Package 'soGGi'

Title: Visualise ChIP-seq, MNase-seq and motif occurrence as aggregate plots Summarised Over Grouped Genomic Intervals
Description: The soGGi package provides a toolset to create genomic interval aggregate/summary plots of signal or motif occurence from BAM and bigWig files as well as PWM, rlelist, GRanges and GAlignments Bioconductor objects. soGGi allows for normalisation, transformation and arithmetic operation on and between summary plot objects as well as grouping and subsetting of plots by GRanges objects and user supplied metadata. Plots are created using the GGplot2 libary to allow user defined manipulation of the returned plot object. Coupled together, soGGi features a broad set of methods to visualise genomics data in the context of groups of genomic intervals such as genes, superenhancers and transcription factor binding events.
Authors: Gopuraja Dharmalingam, Doug Barrows, Tom Carroll
Maintainer: Tom Carroll <[email protected]>
License: GPL (>= 3)
Version: 1.39.0
Built: 2024-10-31 05:28:11 UTC
Source: https://github.com/bioc/soGGi

Help Index


Join, subset and manipulate ChIPprofile objects

Description

Join, subset and manipulate ChIPprofile objects

Usage

## S4 method for signature 'ChIPprofile'
c(x, ..., recursive = FALSE)

## S4 method for signature 'ChIPprofile'
rbind(x, ..., deparse.level = 1)

## S4 method for signature 'ChIPprofile'
cbind(x, ..., deparse.level = 1)

## S4 method for signature 'ChIPprofile,ANY,missing'
x[[i, j, ...]]

## S4 method for signature 'ChIPprofile'
x$name

Arguments

j

Should be missing

...

objects to be concatenated.

recursive

logical. If recursive = TRUE, the function recursively descends through lists (and pairlists) combining all their elements into a vector.

deparse.level

See ?base::cbind for a description of this argument.

x

object from which to extract element(s) or in which to replace element(s).

i

indices specifying elements to extract or replace. Indices are numeric or character vectors or empty (missing) or NULL. Numeric values are coerced to integer as by as.integer (and hence truncated towards zero). Character vectors will be matched to the names of the object (or for matrices/arrays, the dimnames): see ‘Character indices’ below for further details.

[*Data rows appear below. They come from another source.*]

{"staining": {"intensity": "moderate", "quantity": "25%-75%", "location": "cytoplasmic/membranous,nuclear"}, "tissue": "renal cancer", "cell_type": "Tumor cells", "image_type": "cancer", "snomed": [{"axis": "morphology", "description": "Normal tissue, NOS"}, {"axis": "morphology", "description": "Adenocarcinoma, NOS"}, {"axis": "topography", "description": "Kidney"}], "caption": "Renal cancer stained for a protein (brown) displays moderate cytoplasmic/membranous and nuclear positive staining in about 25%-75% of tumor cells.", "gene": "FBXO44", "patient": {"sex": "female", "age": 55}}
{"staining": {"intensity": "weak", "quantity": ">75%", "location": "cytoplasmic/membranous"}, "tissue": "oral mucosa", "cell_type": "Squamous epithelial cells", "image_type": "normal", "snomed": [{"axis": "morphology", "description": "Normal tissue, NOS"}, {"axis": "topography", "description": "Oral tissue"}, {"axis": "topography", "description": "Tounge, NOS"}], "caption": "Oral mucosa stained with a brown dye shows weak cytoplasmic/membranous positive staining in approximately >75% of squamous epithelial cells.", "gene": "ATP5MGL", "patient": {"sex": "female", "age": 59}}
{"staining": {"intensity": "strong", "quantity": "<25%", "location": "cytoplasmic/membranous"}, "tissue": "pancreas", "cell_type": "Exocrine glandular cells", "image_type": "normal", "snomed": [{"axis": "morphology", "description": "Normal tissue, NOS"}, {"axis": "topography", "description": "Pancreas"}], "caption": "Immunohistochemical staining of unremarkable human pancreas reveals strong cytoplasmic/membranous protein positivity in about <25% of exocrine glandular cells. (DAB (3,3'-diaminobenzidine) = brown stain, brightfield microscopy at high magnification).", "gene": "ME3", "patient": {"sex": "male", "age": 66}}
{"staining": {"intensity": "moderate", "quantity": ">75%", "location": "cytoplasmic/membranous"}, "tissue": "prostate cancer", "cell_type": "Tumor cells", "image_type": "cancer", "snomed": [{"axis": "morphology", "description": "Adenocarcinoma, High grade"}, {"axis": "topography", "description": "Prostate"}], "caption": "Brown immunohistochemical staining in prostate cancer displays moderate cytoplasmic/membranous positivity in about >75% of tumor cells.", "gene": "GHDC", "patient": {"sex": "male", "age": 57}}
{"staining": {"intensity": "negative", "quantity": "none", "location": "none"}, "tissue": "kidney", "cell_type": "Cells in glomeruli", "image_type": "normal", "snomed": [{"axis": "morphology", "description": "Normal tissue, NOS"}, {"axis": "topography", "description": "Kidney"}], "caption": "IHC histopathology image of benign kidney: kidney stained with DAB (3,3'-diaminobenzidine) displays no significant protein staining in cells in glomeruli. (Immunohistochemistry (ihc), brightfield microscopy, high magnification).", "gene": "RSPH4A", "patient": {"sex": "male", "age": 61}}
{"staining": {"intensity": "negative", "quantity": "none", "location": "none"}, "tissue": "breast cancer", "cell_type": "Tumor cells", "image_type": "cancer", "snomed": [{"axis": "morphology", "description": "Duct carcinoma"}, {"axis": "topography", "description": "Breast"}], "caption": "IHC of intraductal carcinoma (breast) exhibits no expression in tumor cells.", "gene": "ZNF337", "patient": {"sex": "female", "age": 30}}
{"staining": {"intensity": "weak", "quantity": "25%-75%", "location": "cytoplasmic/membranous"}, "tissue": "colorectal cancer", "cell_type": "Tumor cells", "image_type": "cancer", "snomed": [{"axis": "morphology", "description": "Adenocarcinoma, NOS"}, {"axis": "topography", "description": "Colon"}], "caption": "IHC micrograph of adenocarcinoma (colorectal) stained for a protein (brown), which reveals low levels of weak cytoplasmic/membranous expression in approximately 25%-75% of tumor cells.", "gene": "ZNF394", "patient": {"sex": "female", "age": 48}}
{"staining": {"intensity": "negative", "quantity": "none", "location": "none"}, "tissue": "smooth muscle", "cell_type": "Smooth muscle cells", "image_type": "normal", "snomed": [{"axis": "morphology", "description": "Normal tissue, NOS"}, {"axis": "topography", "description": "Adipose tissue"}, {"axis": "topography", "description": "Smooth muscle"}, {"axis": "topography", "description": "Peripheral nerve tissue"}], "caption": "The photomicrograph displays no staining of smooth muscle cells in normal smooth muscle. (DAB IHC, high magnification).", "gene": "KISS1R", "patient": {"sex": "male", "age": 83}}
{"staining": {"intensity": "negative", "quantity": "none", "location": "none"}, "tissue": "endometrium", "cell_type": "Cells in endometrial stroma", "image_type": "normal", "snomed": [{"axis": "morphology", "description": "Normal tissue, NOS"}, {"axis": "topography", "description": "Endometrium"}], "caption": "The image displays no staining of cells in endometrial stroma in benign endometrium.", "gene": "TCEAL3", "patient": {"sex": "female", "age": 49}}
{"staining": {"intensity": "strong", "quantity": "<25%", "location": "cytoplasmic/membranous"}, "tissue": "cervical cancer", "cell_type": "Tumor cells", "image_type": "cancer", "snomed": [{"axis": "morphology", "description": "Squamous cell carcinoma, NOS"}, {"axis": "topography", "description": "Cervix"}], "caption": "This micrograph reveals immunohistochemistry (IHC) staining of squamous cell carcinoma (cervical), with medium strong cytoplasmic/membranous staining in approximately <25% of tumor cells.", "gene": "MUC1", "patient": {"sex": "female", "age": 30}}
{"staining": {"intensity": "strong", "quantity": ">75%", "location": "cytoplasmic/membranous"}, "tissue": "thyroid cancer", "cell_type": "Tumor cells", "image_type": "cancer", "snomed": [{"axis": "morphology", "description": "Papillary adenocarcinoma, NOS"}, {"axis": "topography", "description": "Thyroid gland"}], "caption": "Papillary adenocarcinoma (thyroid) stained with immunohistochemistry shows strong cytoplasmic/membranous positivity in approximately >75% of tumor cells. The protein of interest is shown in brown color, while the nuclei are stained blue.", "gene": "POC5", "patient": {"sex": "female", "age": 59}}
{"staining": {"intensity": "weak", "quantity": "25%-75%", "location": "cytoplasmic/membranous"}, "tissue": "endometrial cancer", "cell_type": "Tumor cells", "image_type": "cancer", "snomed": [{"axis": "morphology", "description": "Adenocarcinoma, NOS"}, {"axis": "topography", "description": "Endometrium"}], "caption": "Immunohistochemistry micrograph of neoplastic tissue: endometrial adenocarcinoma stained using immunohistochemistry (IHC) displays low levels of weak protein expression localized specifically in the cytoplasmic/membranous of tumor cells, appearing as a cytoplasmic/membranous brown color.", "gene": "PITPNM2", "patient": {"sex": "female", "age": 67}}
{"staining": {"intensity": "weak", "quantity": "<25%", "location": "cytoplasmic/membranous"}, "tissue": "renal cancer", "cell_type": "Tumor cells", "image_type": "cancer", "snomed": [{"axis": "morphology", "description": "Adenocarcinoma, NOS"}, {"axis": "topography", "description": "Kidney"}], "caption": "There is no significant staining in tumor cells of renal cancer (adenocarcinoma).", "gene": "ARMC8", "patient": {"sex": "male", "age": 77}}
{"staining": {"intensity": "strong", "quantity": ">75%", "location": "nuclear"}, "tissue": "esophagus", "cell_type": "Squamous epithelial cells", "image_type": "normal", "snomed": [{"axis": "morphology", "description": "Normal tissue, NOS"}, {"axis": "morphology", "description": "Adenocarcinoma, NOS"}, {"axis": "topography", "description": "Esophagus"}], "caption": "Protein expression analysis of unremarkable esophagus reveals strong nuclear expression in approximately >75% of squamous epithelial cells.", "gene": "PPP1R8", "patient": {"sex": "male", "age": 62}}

For [-indexing only: i, j, ... can be logical vectors, indicating elements/slices to select. Such vectors are recycled if necessary to match the corresponding extent. i, j, ... can also be negative integers, indicating elements/slices to leave out of the selection.

When indexing arrays by [ a single argument i can be a matrix with as many columns as there are dimensions of x; the result is then a vector with elements corresponding to the sets of indices in each row of i.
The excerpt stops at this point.